Design files in plain text:
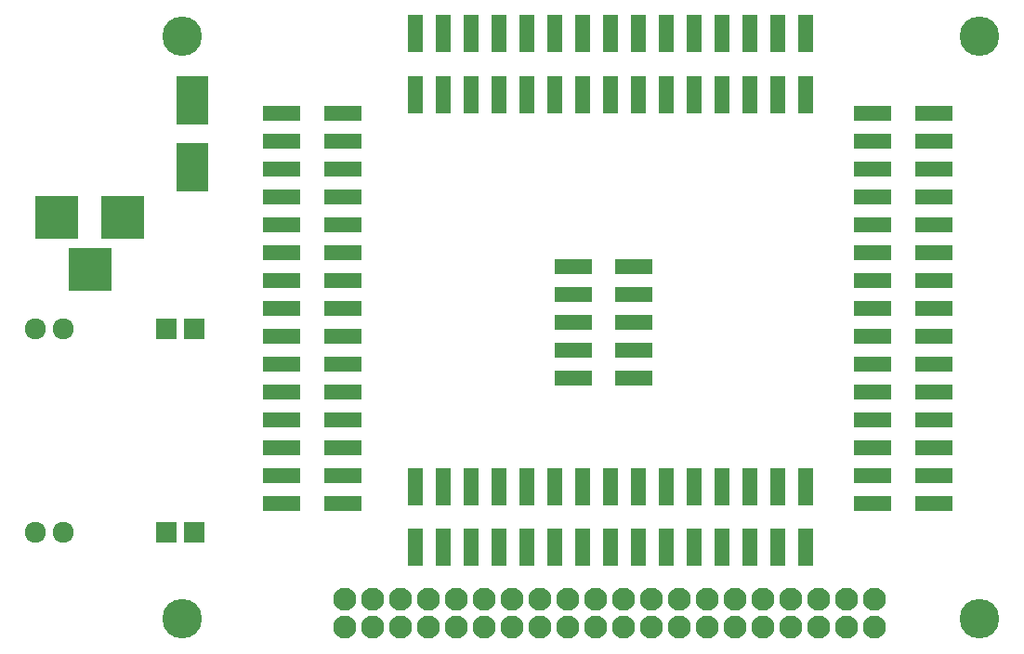
<source format=gts>
G04 #@! TF.FileFunction,Soldermask,Top*
%FSLAX46Y46*%
G04 Gerber Fmt 4.6, Leading zero omitted, Abs format (unit mm)*
G04 Created by KiCad (PCBNEW 4.0.6) date 06/24/17 11:35:38*
%MOMM*%
%LPD*%
G01*
G04 APERTURE LIST*
%ADD10C,0.100000*%
%ADD11R,1.924000X1.924000*%
%ADD12C,1.924000*%
%ADD13R,3.900000X3.900000*%
%ADD14C,3.600000*%
%ADD15R,2.900000X4.400000*%
%ADD16R,3.400000X1.400000*%
%ADD17R,1.400000X3.400000*%
%ADD18C,2.100000*%
G04 APERTURE END LIST*
D10*
D11*
X16637000Y11303000D03*
X14097000Y11303000D03*
D12*
X2159000Y11303000D03*
X4699000Y11303000D03*
D11*
X16637000Y29845000D03*
X14097000Y29845000D03*
D12*
X2159000Y29845000D03*
X4699000Y29845000D03*
D13*
X10160000Y40005000D03*
X4160000Y40005000D03*
X7160000Y35305000D03*
D14*
X15528000Y56533000D03*
X88252000Y56533000D03*
X88252000Y3478000D03*
D15*
X16510000Y44575000D03*
X16510000Y50675000D03*
D16*
X56745000Y25400000D03*
X51205000Y25400000D03*
X56745000Y27940000D03*
X51205000Y27940000D03*
X56745000Y30480000D03*
X51205000Y30480000D03*
X56745000Y33020000D03*
X51205000Y33020000D03*
X56745000Y35560000D03*
X51205000Y35560000D03*
D17*
X72390000Y56745000D03*
X72390000Y51205000D03*
X69850000Y56745000D03*
X69850000Y51205000D03*
X67310000Y56745000D03*
X67310000Y51205000D03*
X64770000Y56745000D03*
X64770000Y51205000D03*
X62230000Y56745000D03*
X62230000Y51205000D03*
X59690000Y56745000D03*
X59690000Y51205000D03*
X57150000Y56745000D03*
X57150000Y51205000D03*
X54610000Y56745000D03*
X54610000Y51205000D03*
X52070000Y56745000D03*
X52070000Y51205000D03*
X49530000Y56745000D03*
X49530000Y51205000D03*
X46990000Y56745000D03*
X46990000Y51205000D03*
X44450000Y56745000D03*
X44450000Y51205000D03*
X41910000Y56745000D03*
X41910000Y51205000D03*
X39370000Y56745000D03*
X39370000Y51205000D03*
X36830000Y56745000D03*
X36830000Y51205000D03*
X72390000Y15470000D03*
X72390000Y9930000D03*
X69850000Y15470000D03*
X69850000Y9930000D03*
X67310000Y15470000D03*
X67310000Y9930000D03*
X64770000Y15470000D03*
X64770000Y9930000D03*
X62230000Y15470000D03*
X62230000Y9930000D03*
X59690000Y15470000D03*
X59690000Y9930000D03*
X57150000Y15470000D03*
X57150000Y9930000D03*
X54610000Y15470000D03*
X54610000Y9930000D03*
X52070000Y15470000D03*
X52070000Y9930000D03*
X49530000Y15470000D03*
X49530000Y9930000D03*
X46990000Y15470000D03*
X46990000Y9930000D03*
X44450000Y15470000D03*
X44450000Y9930000D03*
X41910000Y15470000D03*
X41910000Y9930000D03*
X39370000Y15470000D03*
X39370000Y9930000D03*
X36830000Y15470000D03*
X36830000Y9930000D03*
D16*
X78510000Y49530000D03*
X84050000Y49530000D03*
X78510000Y46990000D03*
X84050000Y46990000D03*
X78510000Y44450000D03*
X84050000Y44450000D03*
X78510000Y41910000D03*
X84050000Y41910000D03*
X78510000Y39370000D03*
X84050000Y39370000D03*
X78510000Y36830000D03*
X84050000Y36830000D03*
X78510000Y34290000D03*
X84050000Y34290000D03*
X78510000Y31750000D03*
X84050000Y31750000D03*
X78510000Y29210000D03*
X84050000Y29210000D03*
X78510000Y26670000D03*
X84050000Y26670000D03*
X78510000Y24130000D03*
X84050000Y24130000D03*
X78510000Y21590000D03*
X84050000Y21590000D03*
X78510000Y19050000D03*
X84050000Y19050000D03*
X78510000Y16510000D03*
X84050000Y16510000D03*
X78510000Y13970000D03*
X84050000Y13970000D03*
X24662000Y49530000D03*
X30202000Y49530000D03*
X24662000Y46990000D03*
X30202000Y46990000D03*
X24662000Y44450000D03*
X30202000Y44450000D03*
X24662000Y41910000D03*
X30202000Y41910000D03*
X24662000Y39370000D03*
X30202000Y39370000D03*
X24662000Y36830000D03*
X30202000Y36830000D03*
X24662000Y34290000D03*
X30202000Y34290000D03*
X24662000Y31750000D03*
X30202000Y31750000D03*
X24662000Y29210000D03*
X30202000Y29210000D03*
X24662000Y26670000D03*
X30202000Y26670000D03*
X24662000Y24130000D03*
X30202000Y24130000D03*
X24662000Y21590000D03*
X30202000Y21590000D03*
X24662000Y19050000D03*
X30202000Y19050000D03*
X24662000Y16510000D03*
X30202000Y16510000D03*
X24662000Y13970000D03*
X30202000Y13970000D03*
D14*
X15528000Y3478000D03*
D18*
X30386000Y2690000D03*
X30385000Y5230000D03*
X32925000Y2690000D03*
X32925000Y5230000D03*
X35465000Y2690000D03*
X35465000Y5230000D03*
X38005000Y2690000D03*
X38005000Y5230000D03*
X40545000Y2690000D03*
X40545000Y5230000D03*
X43085000Y2690000D03*
X43085000Y5230000D03*
X45625000Y2690000D03*
X45625000Y5230000D03*
X48165000Y2690000D03*
X48165000Y5230000D03*
X50705000Y2690000D03*
X50705000Y5230000D03*
X53245000Y2690000D03*
X53245000Y5230000D03*
X55785000Y2690000D03*
X55785000Y5230000D03*
X58325000Y2690000D03*
X58325000Y5230000D03*
X60865000Y2690000D03*
X60865000Y5230000D03*
X63405000Y2690000D03*
X63405000Y5230000D03*
X65945000Y2690000D03*
X65945000Y5230000D03*
X68485000Y2690000D03*
X68485000Y5230000D03*
X71025000Y2690000D03*
X71025000Y5230000D03*
X73565000Y2690000D03*
X73565000Y5230000D03*
X76105000Y2690000D03*
X76105000Y5230000D03*
X78645000Y2690000D03*
X78645000Y5230000D03*
M02*

</source>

> [Your instructions] Output the data above verbatim, pictures excluded.

> [Answer area]
<source format=gts>
G04 #@! TF.FileFunction,Soldermask,Top*
%FSLAX46Y46*%
G04 Gerber Fmt 4.6, Leading zero omitted, Abs format (unit mm)*
G04 Created by KiCad (PCBNEW 4.0.6) date 06/24/17 11:35:38*
%MOMM*%
%LPD*%
G01*
G04 APERTURE LIST*
%ADD10C,0.100000*%
%ADD11R,1.924000X1.924000*%
%ADD12C,1.924000*%
%ADD13R,3.900000X3.900000*%
%ADD14C,3.600000*%
%ADD15R,2.900000X4.400000*%
%ADD16R,3.400000X1.400000*%
%ADD17R,1.400000X3.400000*%
%ADD18C,2.100000*%
G04 APERTURE END LIST*
D10*
D11*
X16637000Y11303000D03*
X14097000Y11303000D03*
D12*
X2159000Y11303000D03*
X4699000Y11303000D03*
D11*
X16637000Y29845000D03*
X14097000Y29845000D03*
D12*
X2159000Y29845000D03*
X4699000Y29845000D03*
D13*
X10160000Y40005000D03*
X4160000Y40005000D03*
X7160000Y35305000D03*
D14*
X15528000Y56533000D03*
X88252000Y56533000D03*
X88252000Y3478000D03*
D15*
X16510000Y44575000D03*
X16510000Y50675000D03*
D16*
X56745000Y25400000D03*
X51205000Y25400000D03*
X56745000Y27940000D03*
X51205000Y27940000D03*
X56745000Y30480000D03*
X51205000Y30480000D03*
X56745000Y33020000D03*
X51205000Y33020000D03*
X56745000Y35560000D03*
X51205000Y35560000D03*
D17*
X72390000Y56745000D03*
X72390000Y51205000D03*
X69850000Y56745000D03*
X69850000Y51205000D03*
X67310000Y56745000D03*
X67310000Y51205000D03*
X64770000Y56745000D03*
X64770000Y51205000D03*
X62230000Y56745000D03*
X62230000Y51205000D03*
X59690000Y56745000D03*
X59690000Y51205000D03*
X57150000Y56745000D03*
X57150000Y51205000D03*
X54610000Y56745000D03*
X54610000Y51205000D03*
X52070000Y56745000D03*
X52070000Y51205000D03*
X49530000Y56745000D03*
X49530000Y51205000D03*
X46990000Y56745000D03*
X46990000Y51205000D03*
X44450000Y56745000D03*
X44450000Y51205000D03*
X41910000Y56745000D03*
X41910000Y51205000D03*
X39370000Y56745000D03*
X39370000Y51205000D03*
X36830000Y56745000D03*
X36830000Y51205000D03*
X72390000Y15470000D03*
X72390000Y9930000D03*
X69850000Y15470000D03*
X69850000Y9930000D03*
X67310000Y15470000D03*
X67310000Y9930000D03*
X64770000Y15470000D03*
X64770000Y9930000D03*
X62230000Y15470000D03*
X62230000Y9930000D03*
X59690000Y15470000D03*
X59690000Y9930000D03*
X57150000Y15470000D03*
X57150000Y9930000D03*
X54610000Y15470000D03*
X54610000Y9930000D03*
X52070000Y15470000D03*
X52070000Y9930000D03*
X49530000Y15470000D03*
X49530000Y9930000D03*
X46990000Y15470000D03*
X46990000Y9930000D03*
X44450000Y15470000D03*
X44450000Y9930000D03*
X41910000Y15470000D03*
X41910000Y9930000D03*
X39370000Y15470000D03*
X39370000Y9930000D03*
X36830000Y15470000D03*
X36830000Y9930000D03*
D16*
X78510000Y49530000D03*
X84050000Y49530000D03*
X78510000Y46990000D03*
X84050000Y46990000D03*
X78510000Y44450000D03*
X84050000Y44450000D03*
X78510000Y41910000D03*
X84050000Y41910000D03*
X78510000Y39370000D03*
X84050000Y39370000D03*
X78510000Y36830000D03*
X84050000Y36830000D03*
X78510000Y34290000D03*
X84050000Y34290000D03*
X78510000Y31750000D03*
X84050000Y31750000D03*
X78510000Y29210000D03*
X84050000Y29210000D03*
X78510000Y26670000D03*
X84050000Y26670000D03*
X78510000Y24130000D03*
X84050000Y24130000D03*
X78510000Y21590000D03*
X84050000Y21590000D03*
X78510000Y19050000D03*
X84050000Y19050000D03*
X78510000Y16510000D03*
X84050000Y16510000D03*
X78510000Y13970000D03*
X84050000Y13970000D03*
X24662000Y49530000D03*
X30202000Y49530000D03*
X24662000Y46990000D03*
X30202000Y46990000D03*
X24662000Y44450000D03*
X30202000Y44450000D03*
X24662000Y41910000D03*
X30202000Y41910000D03*
X24662000Y39370000D03*
X30202000Y39370000D03*
X24662000Y36830000D03*
X30202000Y36830000D03*
X24662000Y34290000D03*
X30202000Y34290000D03*
X24662000Y31750000D03*
X30202000Y31750000D03*
X24662000Y29210000D03*
X30202000Y29210000D03*
X24662000Y26670000D03*
X30202000Y26670000D03*
X24662000Y24130000D03*
X30202000Y24130000D03*
X24662000Y21590000D03*
X30202000Y21590000D03*
X24662000Y19050000D03*
X30202000Y19050000D03*
X24662000Y16510000D03*
X30202000Y16510000D03*
X24662000Y13970000D03*
X30202000Y13970000D03*
D14*
X15528000Y3478000D03*
D18*
X30386000Y2690000D03*
X30385000Y5230000D03*
X32925000Y2690000D03*
X32925000Y5230000D03*
X35465000Y2690000D03*
X35465000Y5230000D03*
X38005000Y2690000D03*
X38005000Y5230000D03*
X40545000Y2690000D03*
X40545000Y5230000D03*
X43085000Y2690000D03*
X43085000Y5230000D03*
X45625000Y2690000D03*
X45625000Y5230000D03*
X48165000Y2690000D03*
X48165000Y5230000D03*
X50705000Y2690000D03*
X50705000Y5230000D03*
X53245000Y2690000D03*
X53245000Y5230000D03*
X55785000Y2690000D03*
X55785000Y5230000D03*
X58325000Y2690000D03*
X58325000Y5230000D03*
X60865000Y2690000D03*
X60865000Y5230000D03*
X63405000Y2690000D03*
X63405000Y5230000D03*
X65945000Y2690000D03*
X65945000Y5230000D03*
X68485000Y2690000D03*
X68485000Y5230000D03*
X71025000Y2690000D03*
X71025000Y5230000D03*
X73565000Y2690000D03*
X73565000Y5230000D03*
X76105000Y2690000D03*
X76105000Y5230000D03*
X78645000Y2690000D03*
X78645000Y5230000D03*
M02*

</source>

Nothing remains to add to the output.